ABOUT THIS EXERCISE: Please restate each line of the data that follows word for word, skipping any image.

DATA SHOWN:
--------------------------------------------------
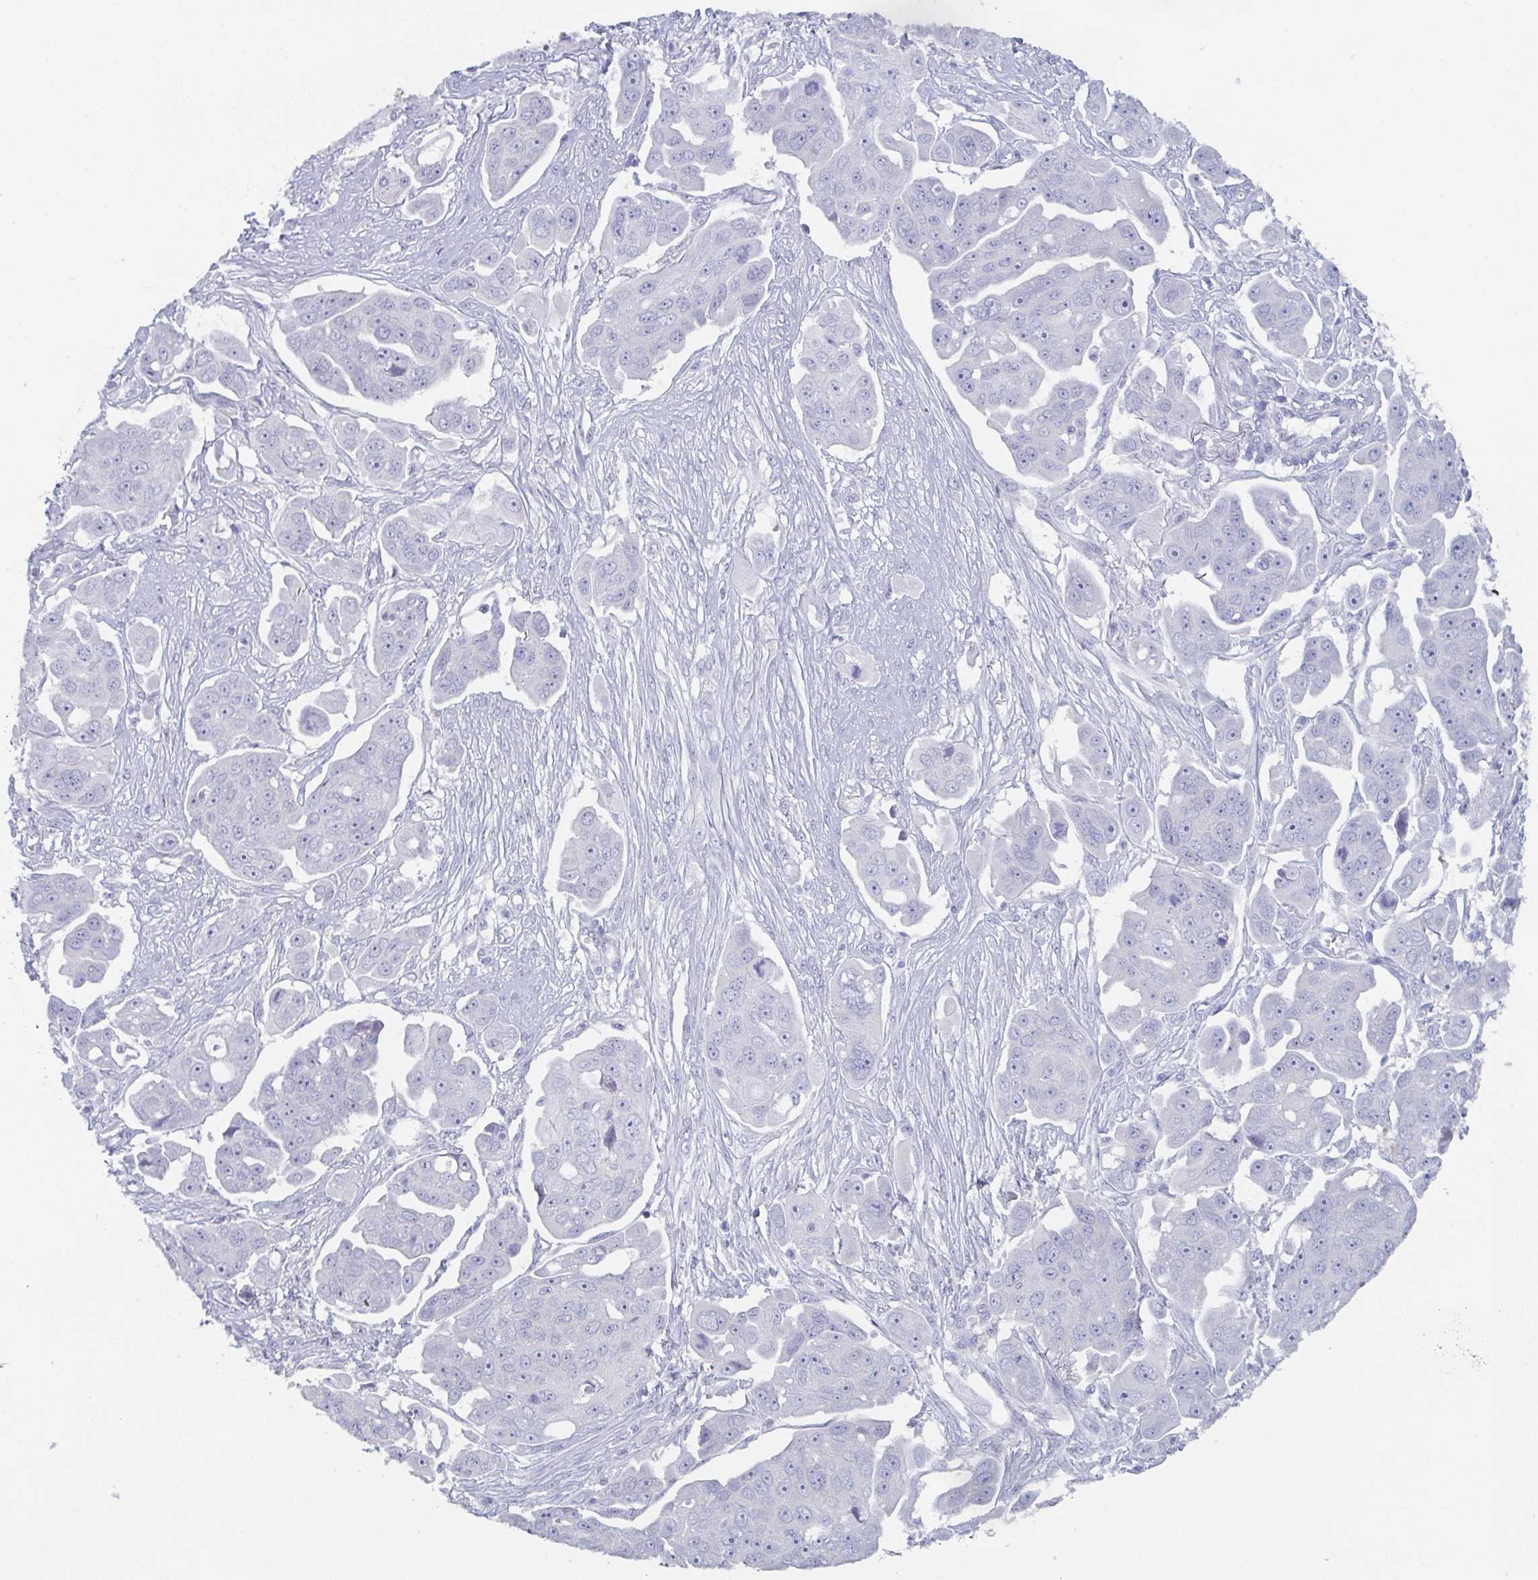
{"staining": {"intensity": "negative", "quantity": "none", "location": "none"}, "tissue": "ovarian cancer", "cell_type": "Tumor cells", "image_type": "cancer", "snomed": [{"axis": "morphology", "description": "Carcinoma, endometroid"}, {"axis": "topography", "description": "Ovary"}], "caption": "Immunohistochemistry image of ovarian endometroid carcinoma stained for a protein (brown), which shows no positivity in tumor cells.", "gene": "DYDC2", "patient": {"sex": "female", "age": 70}}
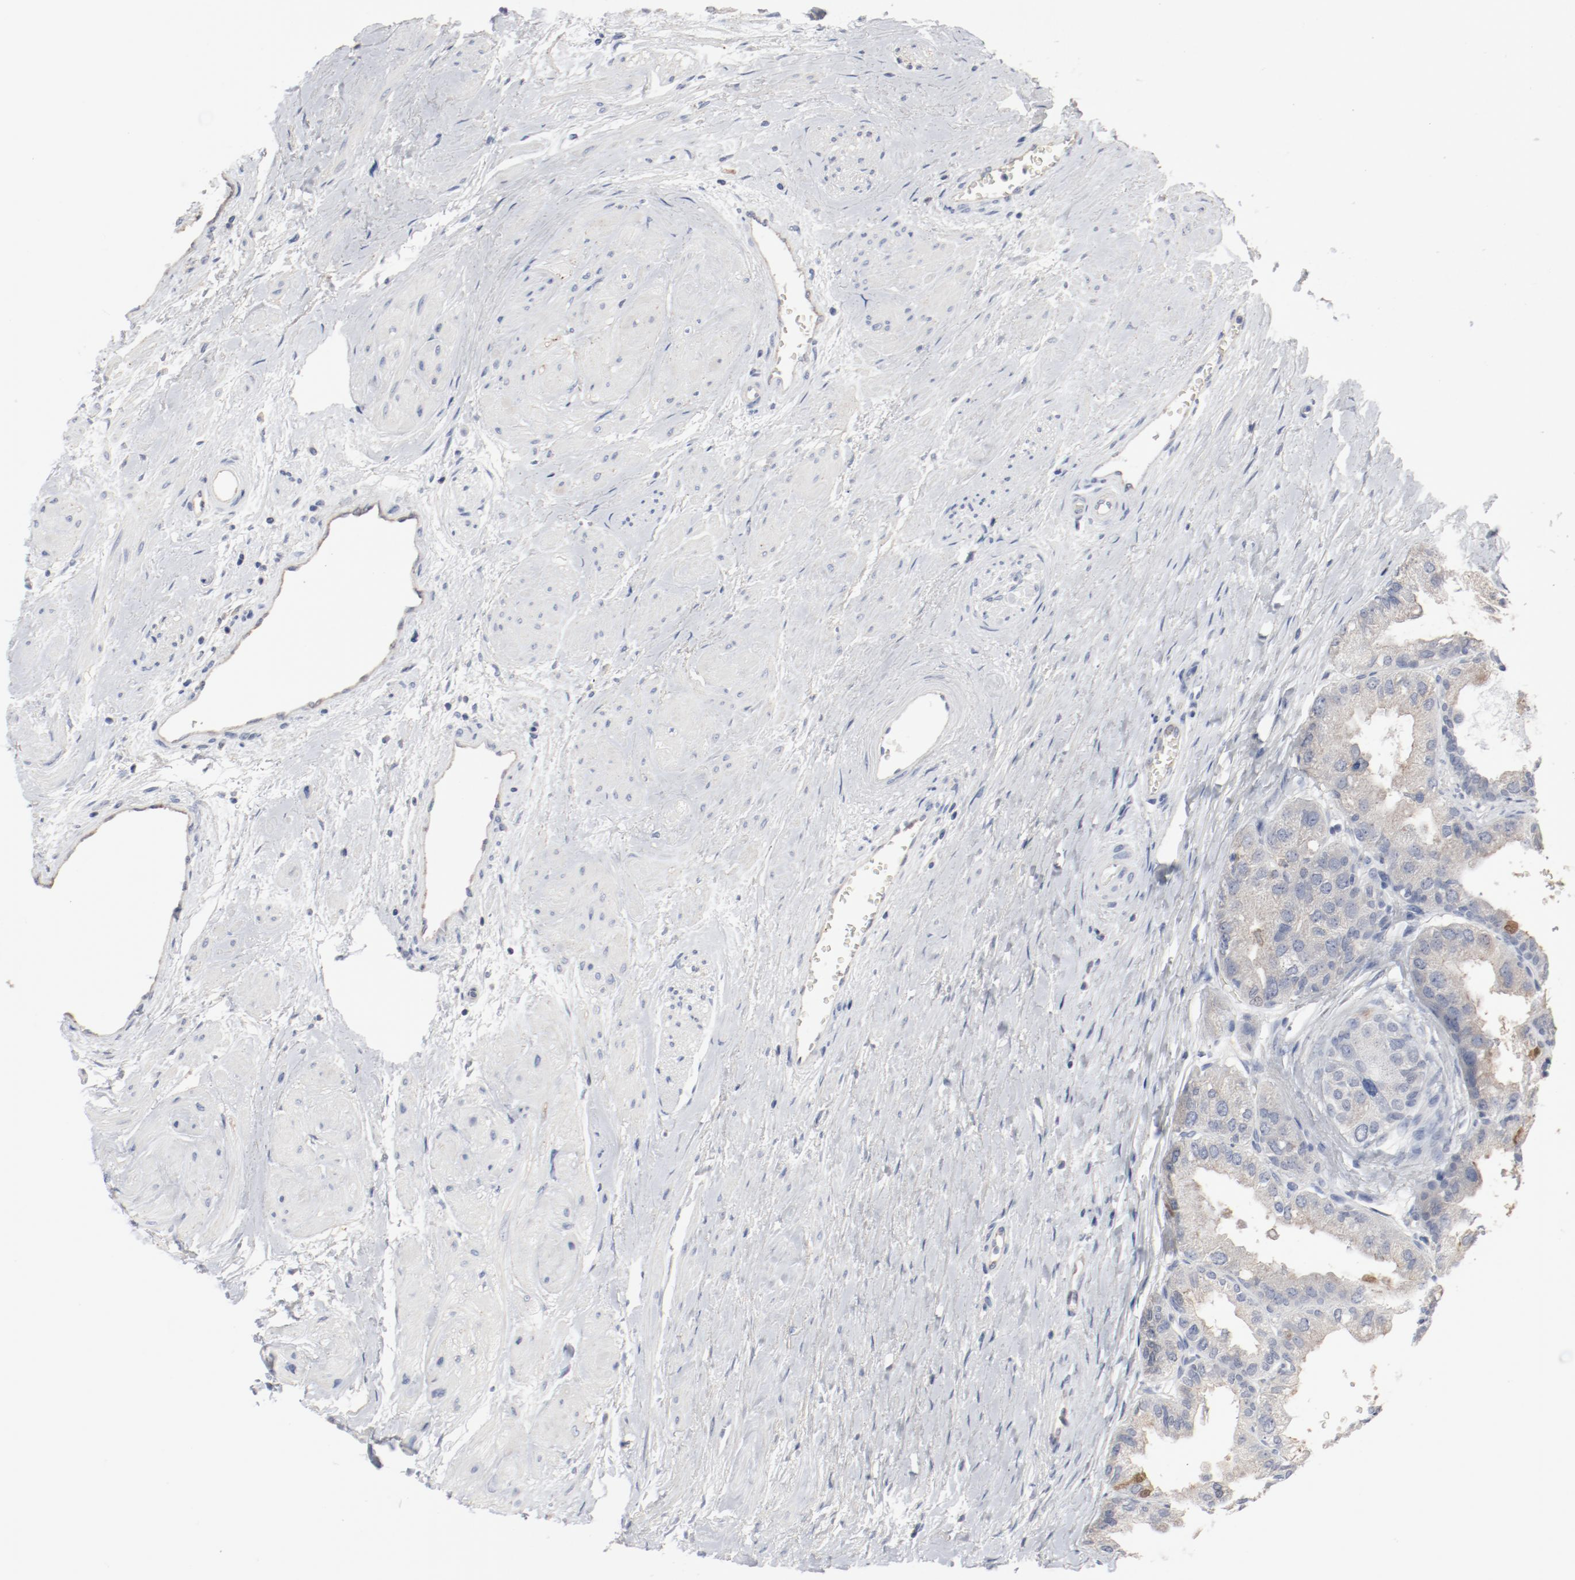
{"staining": {"intensity": "weak", "quantity": ">75%", "location": "cytoplasmic/membranous"}, "tissue": "prostate", "cell_type": "Glandular cells", "image_type": "normal", "snomed": [{"axis": "morphology", "description": "Normal tissue, NOS"}, {"axis": "topography", "description": "Prostate"}], "caption": "A brown stain shows weak cytoplasmic/membranous staining of a protein in glandular cells of normal human prostate. Immunohistochemistry (ihc) stains the protein of interest in brown and the nuclei are stained blue.", "gene": "CDK1", "patient": {"sex": "male", "age": 60}}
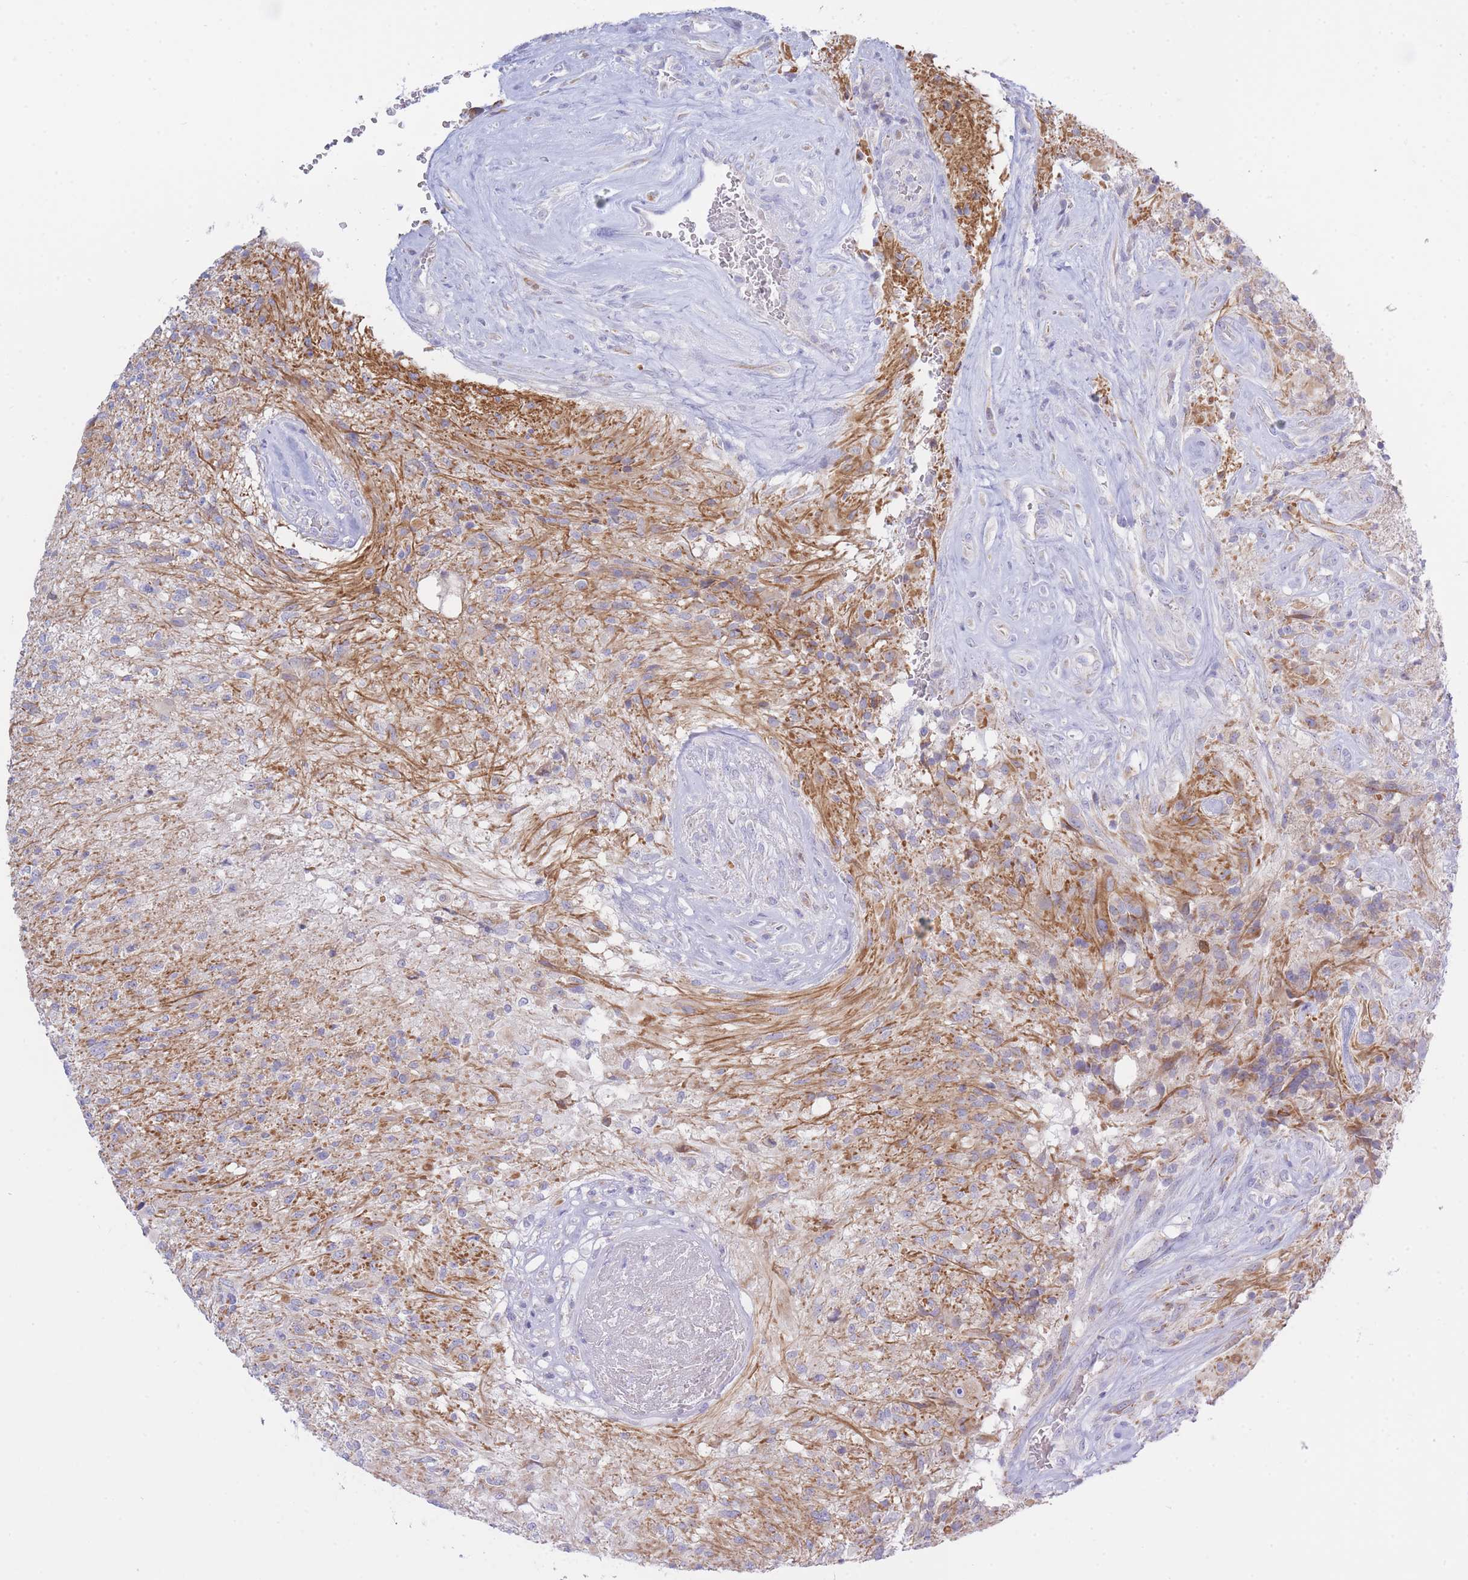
{"staining": {"intensity": "weak", "quantity": "<25%", "location": "cytoplasmic/membranous"}, "tissue": "glioma", "cell_type": "Tumor cells", "image_type": "cancer", "snomed": [{"axis": "morphology", "description": "Glioma, malignant, High grade"}, {"axis": "topography", "description": "Brain"}], "caption": "High magnification brightfield microscopy of high-grade glioma (malignant) stained with DAB (3,3'-diaminobenzidine) (brown) and counterstained with hematoxylin (blue): tumor cells show no significant expression.", "gene": "NANP", "patient": {"sex": "male", "age": 56}}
--------------------------------------------------
REPLY:
{"staining": {"intensity": "negative", "quantity": "none", "location": "none"}, "tissue": "ovarian cancer", "cell_type": "Tumor cells", "image_type": "cancer", "snomed": [{"axis": "morphology", "description": "Carcinoma, endometroid"}, {"axis": "topography", "description": "Ovary"}], "caption": "Immunohistochemistry image of ovarian endometroid carcinoma stained for a protein (brown), which shows no positivity in tumor cells.", "gene": "DYDC2", "patient": {"sex": "female", "age": 70}}
{"staining": {"intensity": "weak", "quantity": ">75%", "location": "cytoplasmic/membranous"}, "tissue": "prostate", "cell_type": "Glandular cells", "image_type": "normal", "snomed": [{"axis": "morphology", "description": "Normal tissue, NOS"}, {"axis": "topography", "description": "Prostate"}], "caption": "A brown stain shows weak cytoplasmic/membranous staining of a protein in glandular cells of normal human prostate. Immunohistochemistry (ihc) stains the protein of interest in brown and the nuclei are stained blue.", "gene": "CDK1", "patient": {"sex": "male", "age": 60}}
{"staining": {"intensity": "weak", "quantity": "<25%", "location": "cytoplasmic/membranous"}, "tissue": "glioma", "cell_type": "Tumor cells", "image_type": "cancer", "snomed": [{"axis": "morphology", "description": "Glioma, malignant, High grade"}, {"axis": "topography", "description": "Brain"}], "caption": "High magnification brightfield microscopy of high-grade glioma (malignant) stained with DAB (3,3'-diaminobenzidine) (brown) and counterstained with hematoxylin (blue): tumor cells show no significant expression.", "gene": "NANP", "patient": {"sex": "male", "age": 56}}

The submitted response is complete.